Friday, April 17, 2009

Oldest living person in my life...



I've been waiting to stumble on something not pleasant about my dam's death, other than practical things, and I found one.

In court, actually- at a hearing on a State child. This boy had truly horrid parents and was protected from them by state custody when he was very small, like four.

He'd bounced around as they do- orphanages, group homes, foster placements, a little delinquency. Every change had to be court approved, by this same judge. Also, as with every child it commits, the court had reviews every six months or so to see how he was doing.

He had turned eighteen, and this was his last review. The judge told him he was no longer in state custody as of his birthday next week, chatted with him about his prospects, and wished him luck.

As he got up to leave, he started to cry. Really cry, those hitching sobs of bereavement. The judge asked him what was wrong- his life was just beginning, he never had to come back to account for anything. He was free now, for the first time , he owned himself. What was wrong?

"But judge- now there won't be anybody who's known me all my life."

Mi casa su casa, Demetrius.

It's strange that I can remember when I first met everyone who is still in my own life. Senior to everyone I know.

Ugh. Oldest living means next dead.

(Not the child's real name of course.)

3 comments:

Bob said...

Not only is this story sad, but I find two other points in your posting disturbing. The word is mother, not dam. And why is it that you are at last finding something unpleasant about your mother's death? It doesn't really put you in a good light sir.

staghounds said...

Welcome Bob, thank you for your comment, helps me think.

It is a sad story, it was a sad thing to see. And a fairly complicated idea from an unlikely source.

Still trying to work all this out in my own head, if that's even possible.
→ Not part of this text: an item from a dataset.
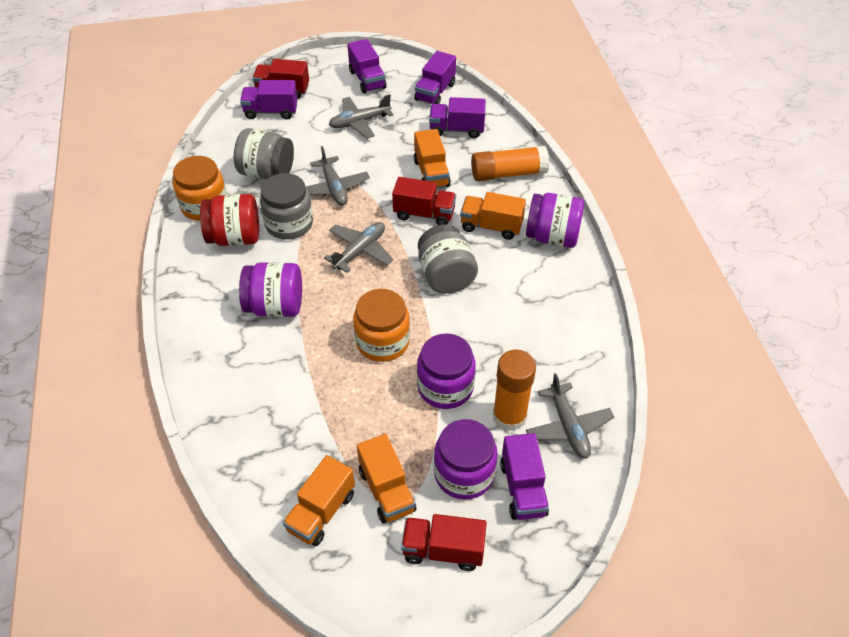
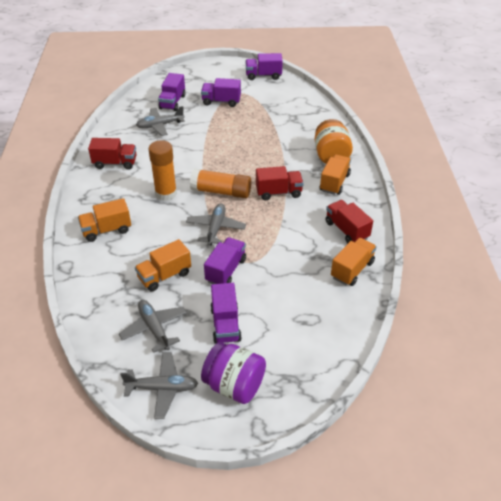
grey jar: [234,128,294,180] [260,173,313,239] [418,224,478,294] = 3 -> none = 0
orange jar: [173,156,227,221] [353,289,410,362] = 2 -> [315,119,353,164] = 1
purple jar: [239,262,302,317] [417,333,476,409] [434,419,498,500] [526,193,584,248] = 4 -> [201,342,266,404] = 1
red jar: [200,194,259,246] = 1 -> none = 0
True, I lack "normal" emotions toward my own parent, but such is the nature of a Harlow monkey. A couple of days after the funeral, my littermate asked me if I had any reactions. I told her that I felt...

taller.

She said, "That's it! That's how I feel too, just couldn't put it into words!"

There really aren't any negatives for me. She was very sick and had been for some time. She left us enough money that we'll none of us be destitute, with a little care. (Not that she earned it, it was from our father and grandfather, but she might have left it to the church or something.) We spent little time together. Sadly, that was about it.

My New York family is a wonderful example of a happy one, so I know they exist. The one I was born and raised in could have been MUCH worse.

I was never trained to fail, materially neglected, or sexually molested. My parents were clever, outward directed, curious, and loved learning. They sent me to the best schools. They set good examples for respecting everyone as a fellow human, taking control of situations, thrift, and being active.

The house was full of books and music. Television was forbidden with very narrow exceptions.

Even the bad examples bore fruit- my cigarette fiend father's brown fingertips put me off tobacco, and I'm inoculated against recreational/compulsion violence by the maternal inflictions thereof.

I recognise the work she did as a governess, I really do. But that is long past.

And the Dam and Littermate references are just conceits I've fallen into, note the blog title.

Bob said...

Well, I read your comment and I am sorry your childhood was not all it could have been but you and a billion other people. Of course, the danger always is that adults who have had dysfunctional relationships with their mother often fail to enjoy rewarding relationships with women later on.(There is a therapist in my family so I hear this all the time). Because you seem like a nice, curious guy I went back and read some of your past blogs and you certainly keep on top of the political scene.